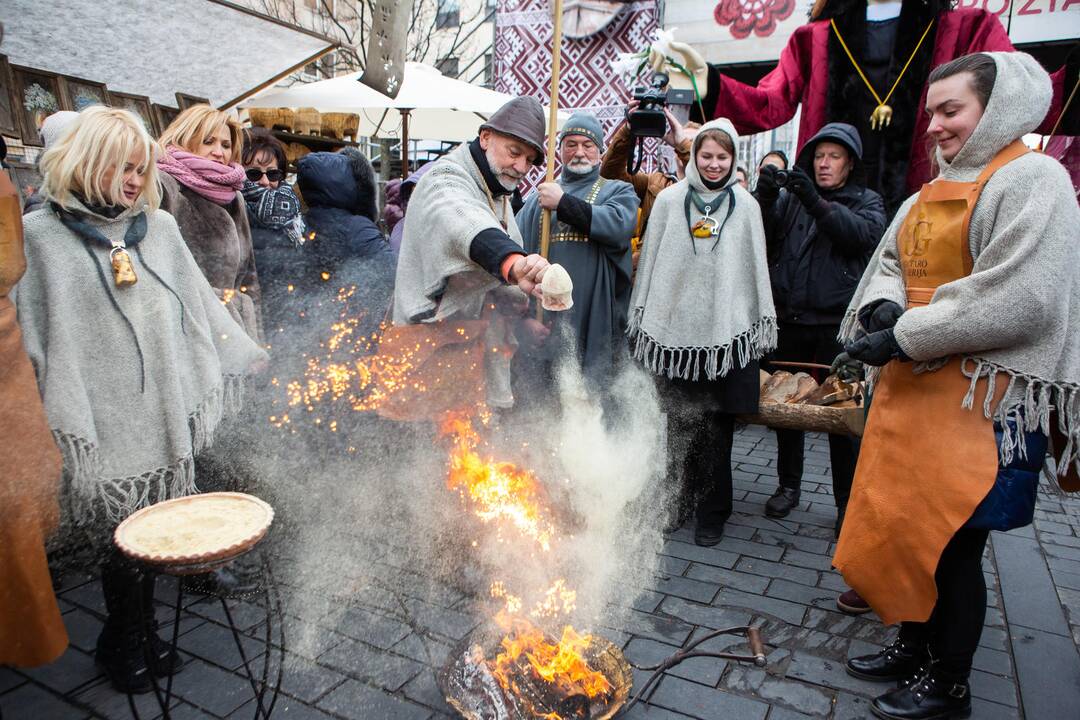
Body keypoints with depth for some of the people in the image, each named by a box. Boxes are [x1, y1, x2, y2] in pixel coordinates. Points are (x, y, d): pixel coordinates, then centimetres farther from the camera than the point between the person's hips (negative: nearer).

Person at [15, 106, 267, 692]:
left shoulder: (159, 225, 12)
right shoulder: (42, 233, 1)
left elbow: (200, 307, 15)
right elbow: (34, 334, 1)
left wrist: (250, 361, 14)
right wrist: (58, 414, -3)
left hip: (165, 412, 3)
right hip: (105, 418, -3)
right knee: (121, 535, 4)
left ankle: (136, 635, 29)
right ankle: (126, 644, 26)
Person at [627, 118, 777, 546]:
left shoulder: (745, 206, 8)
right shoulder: (669, 200, 6)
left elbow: (756, 269, 9)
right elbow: (651, 262, 7)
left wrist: (760, 326, 7)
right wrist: (641, 319, 5)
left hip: (725, 330, 0)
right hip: (674, 326, 0)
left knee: (716, 428, 3)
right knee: (676, 423, 5)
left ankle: (713, 512, 17)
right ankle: (675, 500, 22)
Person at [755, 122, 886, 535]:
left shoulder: (867, 201, 10)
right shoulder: (790, 197, 14)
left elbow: (864, 232, -12)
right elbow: (760, 236, -1)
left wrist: (817, 202, -23)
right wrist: (764, 198, -19)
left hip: (838, 325, -2)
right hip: (789, 319, 2)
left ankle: (847, 501, 14)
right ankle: (788, 485, 25)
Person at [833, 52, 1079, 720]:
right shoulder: (931, 195, 16)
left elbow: (1022, 299, -20)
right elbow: (890, 263, 16)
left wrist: (905, 338, -18)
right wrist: (884, 307, -7)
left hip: (982, 400, -7)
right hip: (913, 389, 8)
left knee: (953, 541, 0)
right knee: (906, 525, 14)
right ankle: (916, 646, 33)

■ ABOUT THIS EXERCISE: Rewrite the rows above without the pictures, replacing each "Person at" with "Individual at" and changing nothing else.

■ TASK RESULT:
Body keypoints with depth for some of the people in the image, each named by a box. Boxes are [x1, y1, x2, y2] in pixel coordinates. Points are (x, y, d): pixel coordinates, then centimetres farther from the camera than the point between the person's hips (negative: nearer).

Individual at [15, 106, 267, 692]:
left shoulder: (159, 225, 12)
right shoulder: (42, 233, 1)
left elbow: (200, 307, 15)
right elbow: (34, 334, 1)
left wrist: (250, 361, 14)
right wrist: (58, 414, -3)
left hip: (165, 412, 3)
right hip: (105, 418, -3)
right knee: (121, 535, 4)
left ankle: (136, 635, 29)
right ankle: (126, 644, 26)
Individual at [627, 118, 777, 546]:
left shoulder: (745, 206, 8)
right shoulder: (669, 200, 6)
left elbow: (756, 269, 9)
right elbow: (651, 262, 7)
left wrist: (760, 326, 7)
right wrist: (641, 319, 5)
left hip: (725, 330, 0)
right hip: (674, 326, 0)
left knee: (716, 428, 3)
right knee: (676, 423, 5)
left ankle: (713, 512, 17)
right ankle: (675, 500, 22)
Individual at [755, 122, 886, 535]:
left shoulder: (867, 201, 10)
right shoulder: (790, 197, 14)
left elbow: (864, 232, -12)
right elbow: (760, 236, -1)
left wrist: (817, 202, -23)
right wrist: (764, 198, -19)
left hip: (838, 325, -2)
right hip: (789, 319, 2)
left ankle: (847, 501, 14)
right ankle: (788, 485, 25)
Individual at [833, 52, 1079, 720]:
right shoulder: (931, 195, 16)
left elbow: (1022, 299, -20)
right elbow: (890, 263, 16)
left wrist: (905, 338, -18)
right wrist: (884, 307, -7)
left hip: (982, 400, -7)
right hip: (913, 389, 8)
left knee: (953, 541, 0)
right knee: (906, 525, 14)
right ankle: (916, 646, 33)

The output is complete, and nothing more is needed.